18-09-2019
Kata 'gelombang' dipakai dalam judul dimaksudkan sebagai yang seakan datang tanpa henti, terus menerus. Adanya hak monopoli dalam penggunaan kekerasan oleh negara menjadikan negara tetaplah merupakan salah satu yang begitu menggoda sehingga negara sampai sekarang tetaplah sebuah entitas yang sungguh menarik untuk diperebutkan. Tetapi itu sebenarnya terbatas pada kekerasan fisik, di luar itu ada beberapa bentuk kekerasan yang apalagi monopoli, justru negara sebaiknya menghindari penggunaannya. Di luar (penggunaan) kekerasan fisik itu, sama sekali negara tidak berhak, apalagi memonopolinya. Atau jika bicara negara adalah juga bicara soal power, maka meminjam pembedaan Joseph S. Nye Jr. soal hard power dan soft power, monopoli negara atas kekerasan itu hanya ada pada ranah hard power.
Masalah Papua adalah contoh bagaimana ‘gelombang kekerasan di republik para-antek’ itu hadir di sana, terjadi selama bertahun-tahun. Kekerasan fisik yang nyata di sana kadang mengaburkan dan membuat lupa bahwa terlalu banyak kekerasan lain yang hadir di luar kekerasan fisik tersebut. Banyak definisi soal kekerasan ini, tapi salah satu yang baik pada kesempatan ini untuk diperhatikan adalah dari Johan Galtung (1975) yang diringkas oleh Thomas Susanto: kekerasan sebagai segala sesuatu yang menyebabkan orang terhalang untuk mengaktualisasikan potensi diri secara wajar.[1]
Seperti kita ketahui bahwa konsep monopoli kekerasan fisik ada pada negara itu muncul pertama kalinya sebelum Revolusi Industri merebak. Atau kalau meminjam pembedaan tiga revolusi menurut Alvin Toffler itu masih ada di era Revolusi Pertanian. Ketika Revolusi Industri merebak, kekerasan yang bersembunyi di balik kekuatan uang mendapat analisis tajamnya dari Karl Marx. Jika di era Revolusi Pertanian perbudakan itu terutama terjadi di perkebunan-perkebunan, di era Revolusi Industri, menurut Marx, eksploitasi ada di bermacam alat-alat produksi yang dikuasai oleh pemilik modal. Perlawanan terhadap bermacam eksploitasi ini bukannya terus menghilangkan pekerja-pekerja di perkebunan, pertanian, atau pabrik misalnya, tetapi adalah berkurangnya atau bahkan hilangnya dimensi kekerasan-kekerasannya. Baik itu dari sistem pengupahannya maupun munculnya bentuk-bentuk kesepakatan-kesepakatan kerja tertentu. Yang mana jika hal tersebut kita memakai istilah ‘job security’, itu sebenarnya juga upaya mawas diri dari bentuk kekerasan seperti yang diungkap oleh Galtung di atas.

# KUTIPAN CATATAN
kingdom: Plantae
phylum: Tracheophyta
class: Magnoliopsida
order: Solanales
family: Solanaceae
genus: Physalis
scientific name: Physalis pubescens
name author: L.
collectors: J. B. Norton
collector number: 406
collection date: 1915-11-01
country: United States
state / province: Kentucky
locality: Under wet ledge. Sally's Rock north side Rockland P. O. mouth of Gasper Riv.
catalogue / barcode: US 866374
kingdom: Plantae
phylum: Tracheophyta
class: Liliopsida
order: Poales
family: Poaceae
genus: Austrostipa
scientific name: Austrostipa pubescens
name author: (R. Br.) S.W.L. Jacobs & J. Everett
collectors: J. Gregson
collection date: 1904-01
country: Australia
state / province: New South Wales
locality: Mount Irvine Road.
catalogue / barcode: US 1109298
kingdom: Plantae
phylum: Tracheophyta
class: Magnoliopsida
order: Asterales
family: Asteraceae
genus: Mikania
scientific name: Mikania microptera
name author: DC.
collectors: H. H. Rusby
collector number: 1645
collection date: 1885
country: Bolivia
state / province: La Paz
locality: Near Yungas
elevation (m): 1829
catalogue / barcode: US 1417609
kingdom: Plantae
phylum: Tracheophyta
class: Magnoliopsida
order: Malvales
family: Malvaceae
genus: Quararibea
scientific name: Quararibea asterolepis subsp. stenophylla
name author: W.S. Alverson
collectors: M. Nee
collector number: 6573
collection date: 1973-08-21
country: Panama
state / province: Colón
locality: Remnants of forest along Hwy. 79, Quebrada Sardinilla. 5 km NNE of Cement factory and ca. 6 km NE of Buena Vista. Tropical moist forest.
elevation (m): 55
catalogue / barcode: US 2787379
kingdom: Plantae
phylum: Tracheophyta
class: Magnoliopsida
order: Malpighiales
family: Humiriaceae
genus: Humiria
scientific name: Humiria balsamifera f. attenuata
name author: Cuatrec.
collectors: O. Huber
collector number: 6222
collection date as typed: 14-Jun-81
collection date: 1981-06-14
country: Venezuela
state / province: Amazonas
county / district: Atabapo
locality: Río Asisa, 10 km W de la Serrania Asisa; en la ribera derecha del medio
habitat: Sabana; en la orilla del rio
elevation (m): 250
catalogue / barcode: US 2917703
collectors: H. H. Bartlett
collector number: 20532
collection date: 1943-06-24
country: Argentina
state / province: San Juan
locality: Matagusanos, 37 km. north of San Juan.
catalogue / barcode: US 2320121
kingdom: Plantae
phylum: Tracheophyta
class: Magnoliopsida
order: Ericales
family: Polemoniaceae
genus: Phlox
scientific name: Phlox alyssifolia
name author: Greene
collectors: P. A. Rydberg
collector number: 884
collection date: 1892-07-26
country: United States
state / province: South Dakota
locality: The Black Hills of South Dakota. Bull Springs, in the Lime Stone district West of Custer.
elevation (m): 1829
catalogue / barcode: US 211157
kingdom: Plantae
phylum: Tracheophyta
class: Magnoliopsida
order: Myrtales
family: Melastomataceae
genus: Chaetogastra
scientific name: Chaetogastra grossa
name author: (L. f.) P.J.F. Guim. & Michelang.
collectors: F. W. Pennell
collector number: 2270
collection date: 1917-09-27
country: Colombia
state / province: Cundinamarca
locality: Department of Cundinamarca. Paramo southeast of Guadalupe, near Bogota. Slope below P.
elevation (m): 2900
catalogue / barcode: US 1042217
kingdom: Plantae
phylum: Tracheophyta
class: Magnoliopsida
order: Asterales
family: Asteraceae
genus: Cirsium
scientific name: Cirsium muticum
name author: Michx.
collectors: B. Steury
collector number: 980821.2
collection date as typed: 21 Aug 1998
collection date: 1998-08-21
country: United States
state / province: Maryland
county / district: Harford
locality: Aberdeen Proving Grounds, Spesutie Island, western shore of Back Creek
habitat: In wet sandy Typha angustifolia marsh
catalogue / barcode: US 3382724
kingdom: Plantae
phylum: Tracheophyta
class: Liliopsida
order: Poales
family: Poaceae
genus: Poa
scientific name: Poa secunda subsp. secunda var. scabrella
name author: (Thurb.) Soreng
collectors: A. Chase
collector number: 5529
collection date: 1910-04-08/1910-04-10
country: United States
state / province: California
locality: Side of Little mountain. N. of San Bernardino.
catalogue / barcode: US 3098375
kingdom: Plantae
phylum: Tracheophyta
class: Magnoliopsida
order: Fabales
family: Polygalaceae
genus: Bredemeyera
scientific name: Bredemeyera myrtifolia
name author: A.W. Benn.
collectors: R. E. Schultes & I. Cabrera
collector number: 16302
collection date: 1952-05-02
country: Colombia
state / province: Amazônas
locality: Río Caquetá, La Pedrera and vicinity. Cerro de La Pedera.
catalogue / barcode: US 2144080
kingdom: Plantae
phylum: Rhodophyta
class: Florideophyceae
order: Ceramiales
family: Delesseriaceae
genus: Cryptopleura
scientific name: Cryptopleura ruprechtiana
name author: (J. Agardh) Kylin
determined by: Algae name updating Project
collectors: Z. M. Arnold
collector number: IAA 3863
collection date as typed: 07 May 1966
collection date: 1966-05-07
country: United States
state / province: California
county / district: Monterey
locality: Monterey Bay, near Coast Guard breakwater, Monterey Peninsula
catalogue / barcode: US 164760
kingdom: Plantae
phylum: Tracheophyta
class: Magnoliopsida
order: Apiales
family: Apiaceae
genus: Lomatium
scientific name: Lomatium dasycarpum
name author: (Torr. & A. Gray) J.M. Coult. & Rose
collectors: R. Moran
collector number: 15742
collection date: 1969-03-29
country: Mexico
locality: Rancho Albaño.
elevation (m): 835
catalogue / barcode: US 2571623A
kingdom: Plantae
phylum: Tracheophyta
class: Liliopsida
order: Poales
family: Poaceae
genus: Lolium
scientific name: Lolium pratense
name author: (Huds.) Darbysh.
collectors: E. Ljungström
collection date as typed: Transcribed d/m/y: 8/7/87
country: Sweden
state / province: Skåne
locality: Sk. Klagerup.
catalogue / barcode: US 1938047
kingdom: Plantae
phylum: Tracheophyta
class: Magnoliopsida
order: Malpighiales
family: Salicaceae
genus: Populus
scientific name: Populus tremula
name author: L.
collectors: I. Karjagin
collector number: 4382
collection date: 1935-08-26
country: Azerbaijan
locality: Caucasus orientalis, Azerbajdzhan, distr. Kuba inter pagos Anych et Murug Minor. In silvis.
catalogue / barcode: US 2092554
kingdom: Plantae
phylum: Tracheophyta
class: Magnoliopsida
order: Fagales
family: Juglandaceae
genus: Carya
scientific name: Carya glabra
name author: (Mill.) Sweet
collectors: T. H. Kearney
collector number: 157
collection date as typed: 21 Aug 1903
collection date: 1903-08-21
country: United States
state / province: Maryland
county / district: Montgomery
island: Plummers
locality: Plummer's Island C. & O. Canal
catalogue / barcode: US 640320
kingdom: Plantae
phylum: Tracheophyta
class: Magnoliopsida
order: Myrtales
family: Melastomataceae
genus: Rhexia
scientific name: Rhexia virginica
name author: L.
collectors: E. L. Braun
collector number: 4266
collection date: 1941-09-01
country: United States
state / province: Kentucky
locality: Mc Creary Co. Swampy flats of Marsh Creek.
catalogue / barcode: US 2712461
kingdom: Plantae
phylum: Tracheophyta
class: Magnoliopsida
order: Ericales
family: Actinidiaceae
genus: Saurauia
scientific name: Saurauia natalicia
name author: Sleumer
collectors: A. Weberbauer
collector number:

# INSTRUKSI ANDA
Tolong sebutkan semua nama orang yang muncul dalam teks sumber. Catatan tersebut sama sekali tidak dipakai di sini.

# JAWABAN TUGAS
Joseph S. Nye Jr., Johan Galtung, Thomas Susanto, Alvin Toffler, Karl Marx